Reviewing in the New Republic, Ruth Franklin introduced the major characters as she outlined the plot:

The prologue of The Little Friend describes the murder of nine-year-old Robin Cleve Dufresnes; or rather, it describes the circumstances surrounding Robin's murder, because the crime itself is witnessed only by his two sisters, the infant Harriet and the four-year-old Allison, who has repressed whatever she saw to such an extent that it appears in her dreams only as a white sheet. When the novel proper begins, twelve years later, that terrible day has hardly faded; as in The Secret History, the impact of a person on those close to him is far greater in death than it was in life. And again Tartt is obsessed with crimes that go unpunished: Robin's killing reverberates in the various acts of depravity that ripple throughout the book, from emotional betrayal to, finally, another murder.

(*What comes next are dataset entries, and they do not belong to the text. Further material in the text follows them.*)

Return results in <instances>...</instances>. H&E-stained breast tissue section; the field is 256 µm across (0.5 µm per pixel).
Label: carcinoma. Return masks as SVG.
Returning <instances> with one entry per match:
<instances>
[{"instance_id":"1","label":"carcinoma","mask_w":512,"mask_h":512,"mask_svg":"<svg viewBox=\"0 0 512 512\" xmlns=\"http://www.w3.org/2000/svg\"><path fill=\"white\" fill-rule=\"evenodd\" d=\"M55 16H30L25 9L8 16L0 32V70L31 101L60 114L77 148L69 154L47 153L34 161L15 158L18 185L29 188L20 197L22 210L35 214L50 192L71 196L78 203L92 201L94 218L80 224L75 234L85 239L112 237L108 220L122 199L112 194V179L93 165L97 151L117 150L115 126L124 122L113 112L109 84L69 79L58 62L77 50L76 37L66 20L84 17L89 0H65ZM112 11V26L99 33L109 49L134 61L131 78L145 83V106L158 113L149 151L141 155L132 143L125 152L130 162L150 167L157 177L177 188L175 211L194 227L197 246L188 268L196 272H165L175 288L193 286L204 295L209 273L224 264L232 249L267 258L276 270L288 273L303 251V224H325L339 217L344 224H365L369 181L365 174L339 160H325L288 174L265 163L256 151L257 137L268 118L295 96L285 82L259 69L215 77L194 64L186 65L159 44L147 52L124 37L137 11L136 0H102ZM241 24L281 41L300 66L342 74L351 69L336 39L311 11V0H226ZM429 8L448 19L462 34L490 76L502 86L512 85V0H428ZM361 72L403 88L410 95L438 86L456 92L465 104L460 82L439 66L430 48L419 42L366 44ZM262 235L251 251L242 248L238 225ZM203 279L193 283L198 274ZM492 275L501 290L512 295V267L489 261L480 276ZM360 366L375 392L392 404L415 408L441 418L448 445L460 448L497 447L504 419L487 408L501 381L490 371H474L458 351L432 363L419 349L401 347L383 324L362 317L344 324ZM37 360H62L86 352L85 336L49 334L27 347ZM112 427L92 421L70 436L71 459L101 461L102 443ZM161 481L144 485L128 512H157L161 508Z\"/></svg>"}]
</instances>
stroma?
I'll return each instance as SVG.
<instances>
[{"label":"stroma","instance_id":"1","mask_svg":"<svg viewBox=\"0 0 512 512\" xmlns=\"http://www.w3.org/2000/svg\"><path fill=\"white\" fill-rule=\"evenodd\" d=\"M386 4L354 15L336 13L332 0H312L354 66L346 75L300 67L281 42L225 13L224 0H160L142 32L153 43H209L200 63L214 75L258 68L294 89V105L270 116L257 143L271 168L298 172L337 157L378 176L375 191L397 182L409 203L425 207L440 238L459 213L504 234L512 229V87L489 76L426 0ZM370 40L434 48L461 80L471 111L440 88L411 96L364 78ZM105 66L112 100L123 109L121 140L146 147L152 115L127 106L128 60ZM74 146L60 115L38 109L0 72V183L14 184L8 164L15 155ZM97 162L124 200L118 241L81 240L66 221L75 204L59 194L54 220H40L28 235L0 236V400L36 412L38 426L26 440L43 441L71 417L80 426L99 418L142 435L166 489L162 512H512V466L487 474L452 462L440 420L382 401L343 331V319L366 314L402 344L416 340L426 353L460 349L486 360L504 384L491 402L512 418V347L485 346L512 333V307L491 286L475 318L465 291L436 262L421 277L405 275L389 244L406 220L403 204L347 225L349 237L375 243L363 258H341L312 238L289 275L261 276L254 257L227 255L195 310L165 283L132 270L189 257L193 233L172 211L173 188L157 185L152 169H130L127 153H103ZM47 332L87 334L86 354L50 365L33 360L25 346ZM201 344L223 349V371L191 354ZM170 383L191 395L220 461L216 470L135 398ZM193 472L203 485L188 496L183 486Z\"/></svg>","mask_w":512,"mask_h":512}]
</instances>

A. O. Scott reviewed for The New York Times:

What this all adds up to is a tragic, fever-dream realism. Though the world Harriet discovers is unquestionably haunted, there is nothing magical about it, or about the furious, lyrical rationality of Tartt's voice. Her book is a ruthlessly precise reckoning of the world as it is -- drab, ugly, scary, inconclusive -- filtered through the bright colors and impossible demands of childhood perception. It grips you like a fairy tale, but denies you the consoling assurance that it's all just make-believe. Comparisons, in any case, are beside the point. This novel may be a hothouse flower, but like that fatal black tupelo tree, it has its own authority, its own darkness. This was the hallmark of Harriet's touch, Hely reflects. She could scare the daylights out of you, and you weren't even sure why. Harriet's gift is also Tartt's. The Little Friend might be described as a young-adult novel for grown-ups, since it can carry us back to the breathless state of adolescent literary discovery, when we read to be terrified beyond measure and, through our terror, to try to figure out the world and our place in it.[3]

The novel won the WH Smith Literary Award and was shortlisted for the Orange Prize for Fiction in 2003. The jacket design is by Chip Kidd.